While my mates worked in the dormitory for instance, I worked in the convent, I didn't eat together with my mates, I ate on a special table with the dinning hall prefect. I watched my mates play with each other  but my own playmates were senior prefects! Perhaps some will enjoy it and consider it a privilege, not me mehn not me!

Thankfully, I wrote to my dad and told him I didn't like the school and my school was changed to a better one, with no segregation, less pity and since i was not labelled from the onset, true friendships evolved. Shout out to my Feggo*Friends!

Post Feggo, I had this boyfriend that stuck with me for about 8 years...he was really caring and we went  through many crisis periods together. If he were to be  judged by the love, care and attention displayed @ my crisis points, he would be rated highly. Yet, at the point I thought I could spend the rest of my life with him, He said and I quote,  "I cannot marry Wunmi  now, She's a Sickler, I'm just....."

Dear Warrior, don't get it twisted, Love tranceeds pity. Someone who hates your guts can rightfully and genuiely pity you. 

For the unmarried warrior, I'm sure that many of your relationships will begin with pity; but don't be content with that, be sure that genuine love subsists beyond your period of pain.

On the converse, for the relationships that do not begin with pity, be sure that sufficient compassion exists to withstand your period of pain.

Some, though medically compatible, will chicken out the moment they realize you are a warrior.  Please don't force it, Let them go! The one who is the one will have the right dose of compassion and love  needed for YOU!

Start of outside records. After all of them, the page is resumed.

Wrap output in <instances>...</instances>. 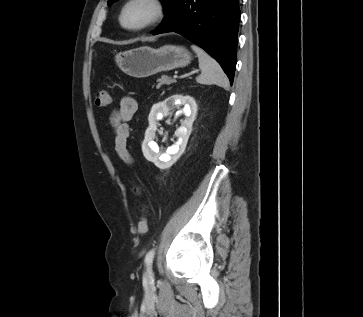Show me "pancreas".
Masks as SVG:
<instances>
[{
	"mask_svg": "<svg viewBox=\"0 0 363 317\" xmlns=\"http://www.w3.org/2000/svg\"><path fill=\"white\" fill-rule=\"evenodd\" d=\"M157 82H159L158 85L161 86L163 84L169 85V84L173 83L174 80H172L170 77L164 75L160 79H158Z\"/></svg>",
	"mask_w": 363,
	"mask_h": 317,
	"instance_id": "1",
	"label": "pancreas"
}]
</instances>
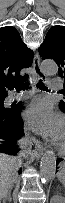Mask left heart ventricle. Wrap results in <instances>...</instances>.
Returning a JSON list of instances; mask_svg holds the SVG:
<instances>
[{
  "mask_svg": "<svg viewBox=\"0 0 65 203\" xmlns=\"http://www.w3.org/2000/svg\"><path fill=\"white\" fill-rule=\"evenodd\" d=\"M60 143H65V134H63V136L59 139Z\"/></svg>",
  "mask_w": 65,
  "mask_h": 203,
  "instance_id": "obj_1",
  "label": "left heart ventricle"
}]
</instances>
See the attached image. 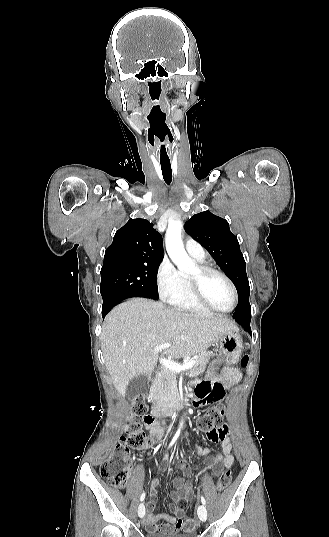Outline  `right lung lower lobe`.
I'll return each mask as SVG.
<instances>
[{
	"mask_svg": "<svg viewBox=\"0 0 329 537\" xmlns=\"http://www.w3.org/2000/svg\"><path fill=\"white\" fill-rule=\"evenodd\" d=\"M129 297H136V295L120 292H110L103 296L102 317L104 318L114 305L120 303L122 300Z\"/></svg>",
	"mask_w": 329,
	"mask_h": 537,
	"instance_id": "1",
	"label": "right lung lower lobe"
}]
</instances>
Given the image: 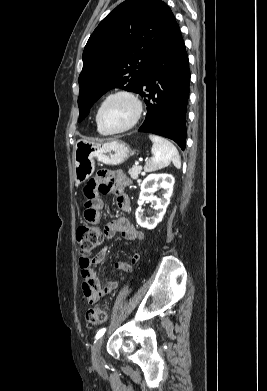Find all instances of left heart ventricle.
Segmentation results:
<instances>
[{"instance_id":"left-heart-ventricle-1","label":"left heart ventricle","mask_w":267,"mask_h":391,"mask_svg":"<svg viewBox=\"0 0 267 391\" xmlns=\"http://www.w3.org/2000/svg\"><path fill=\"white\" fill-rule=\"evenodd\" d=\"M134 111V105L128 98L115 97L105 104L101 118L108 128L118 129L132 120Z\"/></svg>"}]
</instances>
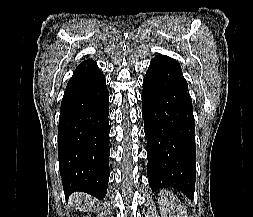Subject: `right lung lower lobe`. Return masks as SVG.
I'll return each mask as SVG.
<instances>
[{
	"label": "right lung lower lobe",
	"instance_id": "obj_1",
	"mask_svg": "<svg viewBox=\"0 0 253 217\" xmlns=\"http://www.w3.org/2000/svg\"><path fill=\"white\" fill-rule=\"evenodd\" d=\"M109 93L96 62L81 63L69 80L58 130L59 169L66 196L104 199L109 180Z\"/></svg>",
	"mask_w": 253,
	"mask_h": 217
}]
</instances>
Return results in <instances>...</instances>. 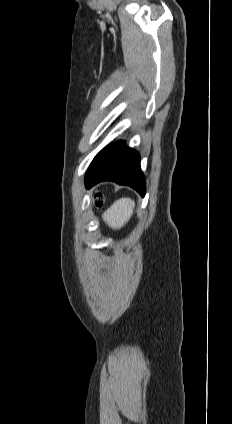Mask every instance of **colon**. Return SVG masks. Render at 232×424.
<instances>
[{"label":"colon","mask_w":232,"mask_h":424,"mask_svg":"<svg viewBox=\"0 0 232 424\" xmlns=\"http://www.w3.org/2000/svg\"><path fill=\"white\" fill-rule=\"evenodd\" d=\"M94 200L97 208H100L103 205V197L100 194H96Z\"/></svg>","instance_id":"1"}]
</instances>
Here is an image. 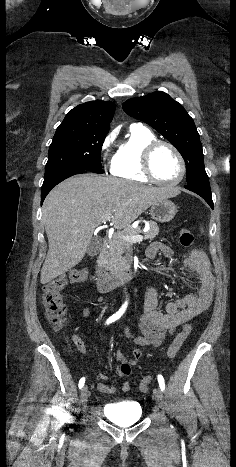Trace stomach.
<instances>
[{
	"instance_id": "1",
	"label": "stomach",
	"mask_w": 236,
	"mask_h": 467,
	"mask_svg": "<svg viewBox=\"0 0 236 467\" xmlns=\"http://www.w3.org/2000/svg\"><path fill=\"white\" fill-rule=\"evenodd\" d=\"M176 212V205L168 199L155 202L150 209L152 218L162 223L171 221L176 215Z\"/></svg>"
}]
</instances>
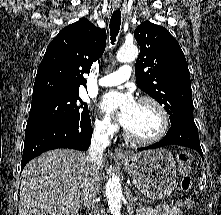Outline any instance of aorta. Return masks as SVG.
<instances>
[{
  "label": "aorta",
  "instance_id": "aorta-1",
  "mask_svg": "<svg viewBox=\"0 0 221 215\" xmlns=\"http://www.w3.org/2000/svg\"><path fill=\"white\" fill-rule=\"evenodd\" d=\"M139 51L135 45L123 46L117 52L116 59L119 62H132L138 57ZM106 197L112 215H120L121 200L123 198L122 188L116 177L109 178L106 183Z\"/></svg>",
  "mask_w": 221,
  "mask_h": 215
}]
</instances>
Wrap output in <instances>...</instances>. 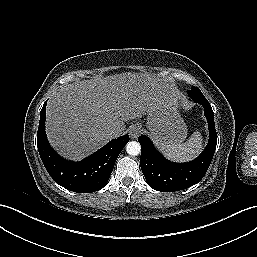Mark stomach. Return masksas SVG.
I'll list each match as a JSON object with an SVG mask.
<instances>
[{
	"instance_id": "obj_1",
	"label": "stomach",
	"mask_w": 257,
	"mask_h": 257,
	"mask_svg": "<svg viewBox=\"0 0 257 257\" xmlns=\"http://www.w3.org/2000/svg\"><path fill=\"white\" fill-rule=\"evenodd\" d=\"M146 115L147 128L158 146L182 142L186 138L187 127L179 114L177 104L160 102L149 109Z\"/></svg>"
}]
</instances>
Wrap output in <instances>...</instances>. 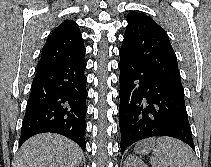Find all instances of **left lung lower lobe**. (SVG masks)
I'll list each match as a JSON object with an SVG mask.
<instances>
[{"mask_svg":"<svg viewBox=\"0 0 211 167\" xmlns=\"http://www.w3.org/2000/svg\"><path fill=\"white\" fill-rule=\"evenodd\" d=\"M121 151L152 136L174 137L195 150L184 102L175 88L119 51Z\"/></svg>","mask_w":211,"mask_h":167,"instance_id":"obj_1","label":"left lung lower lobe"}]
</instances>
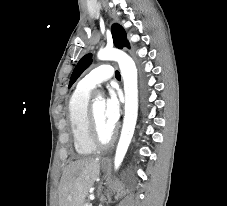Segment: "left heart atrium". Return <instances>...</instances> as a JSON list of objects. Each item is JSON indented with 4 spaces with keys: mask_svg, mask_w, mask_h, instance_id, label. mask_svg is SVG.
Returning <instances> with one entry per match:
<instances>
[{
    "mask_svg": "<svg viewBox=\"0 0 227 206\" xmlns=\"http://www.w3.org/2000/svg\"><path fill=\"white\" fill-rule=\"evenodd\" d=\"M104 117L108 126L114 130L120 117V102L114 92H111L104 102Z\"/></svg>",
    "mask_w": 227,
    "mask_h": 206,
    "instance_id": "obj_1",
    "label": "left heart atrium"
}]
</instances>
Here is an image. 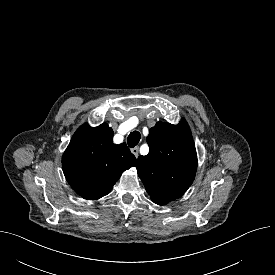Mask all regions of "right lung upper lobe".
<instances>
[{"label": "right lung upper lobe", "mask_w": 275, "mask_h": 275, "mask_svg": "<svg viewBox=\"0 0 275 275\" xmlns=\"http://www.w3.org/2000/svg\"><path fill=\"white\" fill-rule=\"evenodd\" d=\"M114 132L106 123L82 125L73 135L62 157L66 180L87 200L107 195L121 174L136 165L125 143H113Z\"/></svg>", "instance_id": "obj_1"}]
</instances>
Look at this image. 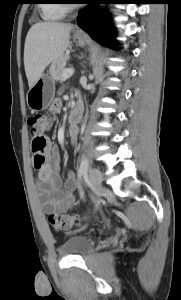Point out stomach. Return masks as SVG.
Masks as SVG:
<instances>
[{
    "label": "stomach",
    "mask_w": 181,
    "mask_h": 300,
    "mask_svg": "<svg viewBox=\"0 0 181 300\" xmlns=\"http://www.w3.org/2000/svg\"><path fill=\"white\" fill-rule=\"evenodd\" d=\"M74 41L79 46H84L86 39L82 35L74 34ZM55 93L54 80L49 75L42 77L29 89L27 93V104L33 111H41L49 107L53 101Z\"/></svg>",
    "instance_id": "0dacf381"
}]
</instances>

  • Gratefully, accept sympathy, pity, empathy Compassion, acts of kindness from all and Sundry  and move on, i repeat move on and dont enjoy it too much to dwell therein. 


Please do not be fooled by the paparazzi at any pity party especially in chossing your friends. Most often, TIME will reveal who your friends really are. So, happily live each day one day at a time, attempt everything  u want to do, know when to stop and when to continue and never stay disconnected from your source-God-From Him we came and to Him we shall return...

As I type, the bones in my fore-arms ache and I know its time to stop but hey! Pity me not! Not because its a bad thing to Pity but because I don't pity myself and  I'll rather you love up on me for who I am!

Cheers to Love , Life and other Mysteries!


*¹ Like Surprise Parties, a Surprise Pity Party is not set up by the celebrant but by others.
*² Feggo- Federal Government Girls College Oyo Nigeria.
* As I typed, I recalled an encounter with a warrior who didn't have friends or even enemies to show care or pity at all and I felt like deleting all I had typed.......I hope this piece does not discourage YOU from being Kind to Warriors.........May the flame of kindness and compassion be rekindled afresh. Amen!